Así es como ha sido desde hace mucho tiempo, ya casi un año. Con todo esto del despertar de la conciencia las cosas se han vuelto bastante locas, y si lo digo yo, que estoy acostumbrada a estas maravillas, imagínate qué piensan los no se saben ni la mitad de la película, para ellos mi núcleo familiar somos la mismísima locura (Entiéndase por núcleo familiar padres y hermanos).
De esta forma nacen las típicas discusiones familiares. Al principio fue con mi abuela, después con su hermana y de vez en cuando con su querido esposo, cuyas disputas, aunque fuesen por separado, eran casi las mismas. Mi madre, quien posee, en estos casos, el don de la palabra, hace buen uso de ellas y las lanza sin distinción -o quizás sí- de cuanto puedan afectar a su interlocutor. Eso es lo que ella llama un chute a la conciencia.
Lo que más me hace gracia es que generalmente tiene la razón, porque ella habla con lo que desde su punto de vista es la verdad, sin filtros ni adornos. Y aunque sea a veces hiriente creo que es bastante sensata. O yo me parezco a ella, lo que no se aleja mucho de la realidad.
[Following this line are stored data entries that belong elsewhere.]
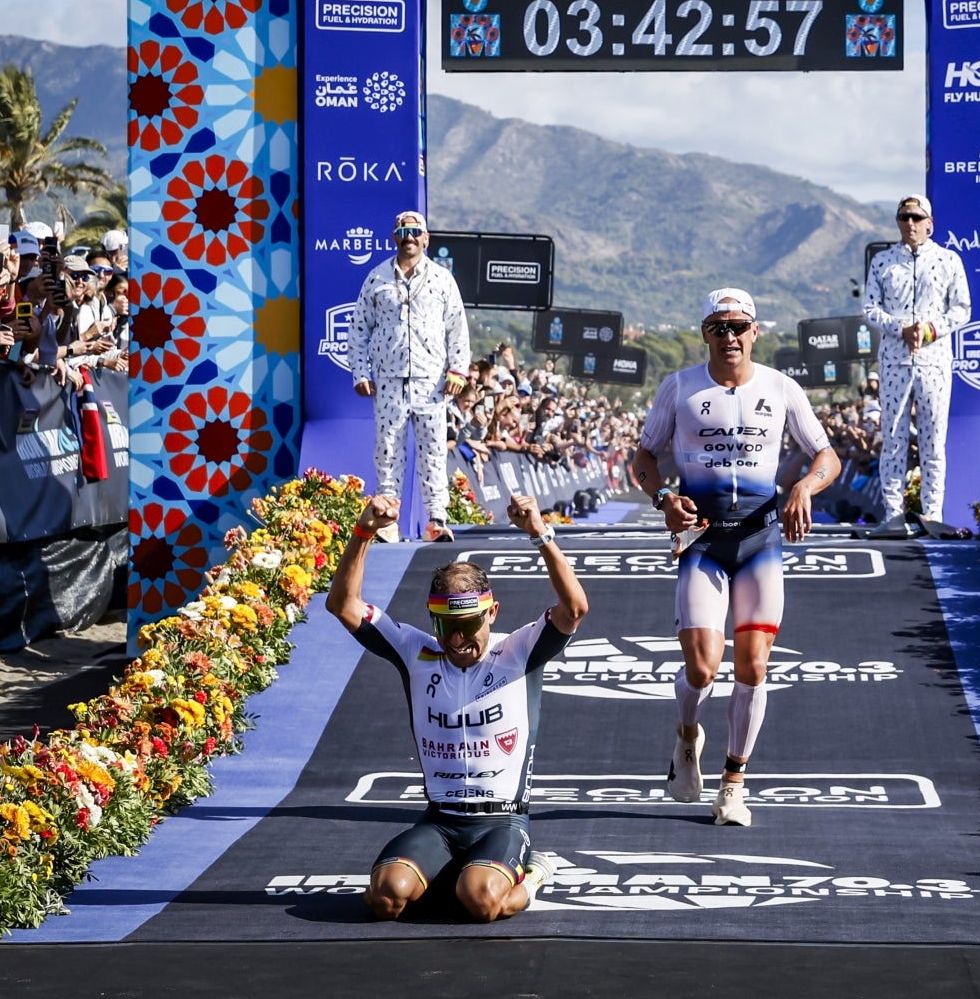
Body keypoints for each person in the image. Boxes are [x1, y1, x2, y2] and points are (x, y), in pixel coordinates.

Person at [631, 287, 840, 827]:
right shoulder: (679, 387)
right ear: (705, 333)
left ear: (755, 331)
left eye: (739, 326)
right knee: (702, 669)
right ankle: (687, 735)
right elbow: (644, 456)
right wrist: (663, 498)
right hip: (701, 540)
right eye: (718, 327)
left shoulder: (781, 387)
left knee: (753, 665)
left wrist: (804, 487)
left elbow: (826, 456)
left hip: (759, 540)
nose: (730, 336)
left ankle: (733, 784)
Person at [325, 492, 581, 922]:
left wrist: (540, 533)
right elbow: (342, 605)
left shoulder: (518, 650)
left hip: (502, 822)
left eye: (468, 625)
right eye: (446, 626)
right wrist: (363, 532)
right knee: (384, 899)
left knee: (481, 902)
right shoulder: (415, 651)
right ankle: (452, 876)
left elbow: (574, 608)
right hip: (440, 822)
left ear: (492, 613)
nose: (458, 640)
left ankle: (533, 876)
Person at [348, 210, 472, 543]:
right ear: (394, 238)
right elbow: (358, 329)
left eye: (416, 232)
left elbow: (457, 329)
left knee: (433, 451)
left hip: (431, 383)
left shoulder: (442, 279)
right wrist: (360, 371)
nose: (409, 238)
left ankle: (436, 520)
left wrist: (458, 370)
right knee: (387, 449)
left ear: (426, 238)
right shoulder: (376, 278)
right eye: (403, 232)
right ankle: (387, 519)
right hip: (389, 380)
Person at [861, 194, 972, 531]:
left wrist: (929, 329)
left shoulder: (948, 260)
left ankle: (932, 515)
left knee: (933, 441)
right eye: (904, 217)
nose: (910, 223)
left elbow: (962, 309)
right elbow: (869, 309)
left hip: (934, 362)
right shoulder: (882, 262)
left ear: (929, 223)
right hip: (894, 362)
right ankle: (893, 514)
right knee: (892, 439)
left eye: (916, 217)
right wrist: (901, 328)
Después de un tiempo aprendieron a callar desde el principio -porque de todos modos terminaban resignados y/o sin palabras al final de las diferencias-, y se empezaron a ahorrar las opiniones sobre política, Dios, esas cosillas mini-maravillosas que hacemos mis hermanos, críticas -a lo que sea- y pensamientos auto-compasivos. Aunque habían lapsus en los que comentarios de esa índole se escapaban, entonces mi progenitora comenzaba a apelar al ser interior de quienes habían hablado.
Por otro lado, con mi abuelo nunca hubo caso, él es de las personas que escuchan lo que quieren y solo pudo deducir que estábamos todos locos, incluso mi hermano, a quien me atrevería a decir que es el único al que le profesa cariño.
En estas circunstancias se desarrolló el dos-mil-doce. Y eso que esta es la familia materna, porque de la paterna ni hablar.
Ignoro si todos allá saben sobre nuestra vida, pero lo que es seguro es que la mamá de mi papá sí, porque en una once organizada por ella misma no comimos prácticamente, debido a los azúcares, el flúor y demases. Sus comentarios sarcásticos fueron algo que le desagradaron a mamá, incomodaron a papá y me fueron totalmente indiferentes. Desde entonces no volvimos a su casa, a excepción de su hijo... Hasta antes de ayer, antes de ayer le hicimos la visita de año nuevo, aprovechando el viaje que tenía como motivo original de saludar a mi prima por su cumpleaños.
No tardaron en chocar, mi abuela le había preguntado casi con pena qué sería del futuro de mi hermano, ya que abandonó definitivamente el colegio a fines del año anterior. Entonces estallaron en una discusión aparentemente amistosa y bastante divertida a mi parecer. Vale decir que ninguna se enojó, es más, mi mamá jamás se ha enojado durante estas diferencias. Como siempre, se llegó a nada y terminaron conversando de anécdotas varias hasta que la nuera del lugar recordó que debía decirle algo importante a mi tía.
Me quedé un rato más con mi padre y su madre conversando otras cosas por un largo rato. Al terminar la charla me despedí de ella con ganas de volver, quizás por la escena anterior o quizás porque, esta vez, sí fui partícipe de la charla familiar.
Estas son cosas cotidianas, cosas que me sacan una sonrisa y hasta me inspiran cuando mamá se aísla de los juicios ajenos dejándose llevar, incluso las pocas veces en las que discrepo yo.
Cabe decir que rara vez meto la cuchara en este tipo de diálogos, de todos modos soy una niña y para quienes no me criaron mi palabra no pesa, pero no me molesta para nada, soy más que feliz como espectadora.